What this fitful leakage across the culture gap meant was set forth by Richard Schickel in The Disney Version (1968), a book that is still the best dissection of Disney. "It is the business of art to expand consciousness, while it is the business of mass communication to reduce it. At best this swiftly consummated reduction is to a series of archetypes; at worst it is to a series of simplistic stereotypes." Disney's use of fine-art images usually came down to stereotype, for it worried him not to have things clear-cut. He understood business but not richness, which is why the interiors and garden sequences of the prince's castle in Cinderella came out with the nasty polystyrene glamour (twinkledust and all) of the Fontainebleau lobby in Miami Beach.

Since the '50s--since Bambi in 1942, some would say--the reduction has gone even further, acting on Disney's earlier work in a steady process of self-cannibalization that increases to the extent that the early Disney is seen as high art. The animals get cuter and more anthropomorphic, the forest glade more compulsively spotless, the characters blander; and having deprived Mickey of his rattishness, Donald Duck of his foul and treacherous temper, the Disney studio had no qualms about ruining Alice in Wonderland or Kipling's Jungle Book for the kids as well. Yet within the natural bounds of his style, especially up to the late '30s and his masterpiece Pinocchio, Disney repeatedly pulled sequences and single images that seem destined to survive as long as the history of cinema itself: the hilarious ballet of hippos, crocodiles and bemused ostrich in Fantasia, the terrifying image of little Jiminy Cricket perched on the eyeball of Monstro the Whale in Pinocchio, the sight of Dopey with diamonds screwed into his face like monocles, whirling his multiplied eyes within their facets. Such things are the real stuff, and any smart five-year-old can distinguish them from the cyclamate guck of late Disney.
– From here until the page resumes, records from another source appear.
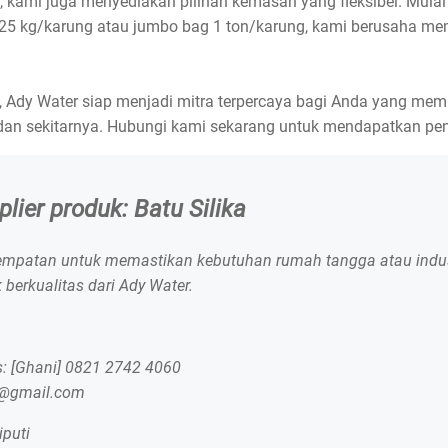
kami juga menyediakan pilihan kemasan yang fleksibel. Mulai 
 25 kg/karung atau jumbo bag 1 ton/karung, kami berusaha m
 Ady Water siap menjadi mitra terpercaya bagi Anda yang memb
g dan sekitarnya. Hubungi kami sekarang untuk mendapatkan pe
lier produk: Batu Silika
mpatan untuk memastikan kebutuhan rumah tangga atau indus
 berkualitas dari Ady Water.
: [Ghani] 0821 2742 4060
r@gmail.com
iputi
But the specific works are less important than the atmosphere Disney created. Art, or some kinds of it (visionary, surrealist, erotic), has the power to expand the limits of fantasy. Disney could not push those too far without ceasing to be Mr. Clean, the celluloid geneticist who ingeniously bred the anus and genitals out of the animal kingdom, the trusted entertainer whose mandate was to give children the dreams adults like them to have. And so his achievement became a large shift in the limits of unreality, which is not by any means the same thing as art. The shows and puppetry at Disney World, like the recent Disney films, are quite without power to stimulate the imagination. The old symbolism of Carnival is lost and buried; Disney cleaned it up, and in the process illuminated a law that might well bear his name--that when illusion becomes too perfect, one loses interest and instead focuses on the backstage machinery. The real magic of the Magic Kingdom is everything a paying visitor doesn't see: the stupendous technology behind these dinky scaled-down Main Street fac,ades, artificial lakes and unsubmersible Jules Verne submarines on rails. In this, Disney's 50th anniversary year, it appears that the Mouse has labored and brought forth a very odd mountain indeed.